● **Text excerpt**
Tuesday 29 October 2013 3:25pm
‘Māori and Mining’, a multi-disciplinary publication highlighting the issues and challenges of mining in Aotearoa, and its impact on Māori communities and iwi, will be launched today at the University of Otago’s School of Business.
The publication acknowledges mining is not a new debate, but came about after its predominantly University of Otago authors realised there was no resource that allowed whānau, hapū or iwi to draw together and assess the often bewildering, and sometimes contradictory information, to inform decision-making.
Responding to this, ‘Māori in Mining’ is a comprehensive, yet easily accessible publication that includes a brief survey of the inter-related and complex issues that make up the mining debate in Aotearoa.
The book gives visual examples of the most common types of mining in Aotearoa, including the controversial hydraulic fracturing or ‘fracking.’ It looks at Māori values, drawing from Māori resource management plans and other source documents. The legal context of mining as it affects Māori is examined, as is mining’s economic merits.
The last chapter considers the environmental impacts of mining, noting both good and poor practices as well as raising the issue of global climate change.

● **Stated goal a**
Copy out the announcement about the Māori and mining publication in full, word for word.
The listing below has no connection to the announcement.

● **Given data**
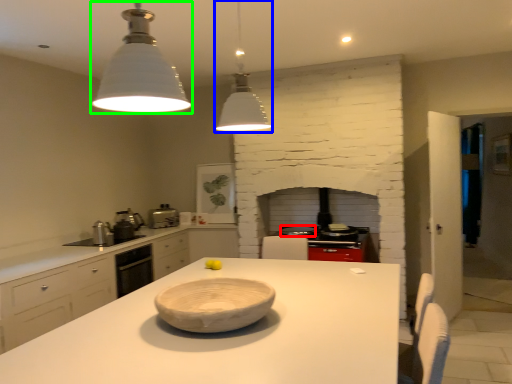
Question: Which object is the farthest from appliance (highlighted by a red box)? Choose among these: light fixture (highlighted by a blue box) or light fixture (highlighted by a green box).

Choices:
 (A) light fixture
 (B) light fixture

Answer: (B)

● **Stated goal b**
Recast each line of the listing as a string in a JSON list, skipping blank lines. Leave out the picture lines.

● **Written reply a**
Tuesday 29 October 2013 3:25pm
‘Māori and Mining’, a multi-disciplinary publication highlighting the issues and challenges of mining in Aotearoa, and its impact on Māori communities and iwi, will be launched today at the University of Otago’s School of Business.
The publication acknowledges mining is not a new debate, but came about after its predominantly University of Otago authors realised there was no resource that allowed whānau, hapū or iwi to draw together and assess the often bewildering, and sometimes contradictory information, to inform decision-making.
Responding to this, ‘Māori in Mining’ is a comprehensive, yet easily accessible publication that includes a brief survey of the inter-related and complex issues that make up the mining debate in Aotearoa.
The book gives visual examples of the most common types of mining in Aotearoa, including the controversial hydraulic fracturing or ‘fracking.’ It looks at Māori values, drawing from Māori resource management plans and other source documents. The legal context of mining as it affects Māori is examined, as is mining’s economic merits.
The last chapter considers the environmental impacts of mining, noting both good and poor practices as well as raising the issue of global climate change.

● **Written reply b**
[
  "Question: Which object is the farthest from appliance (highlighted by a red box)? Choose among these: light fixture (highlighted by a blue box) or light fixture (highlighted by a green box).",
  "Choices:",
  " (A) light fixture",
  " (B) light fixture",
  "Answer: (B)"
]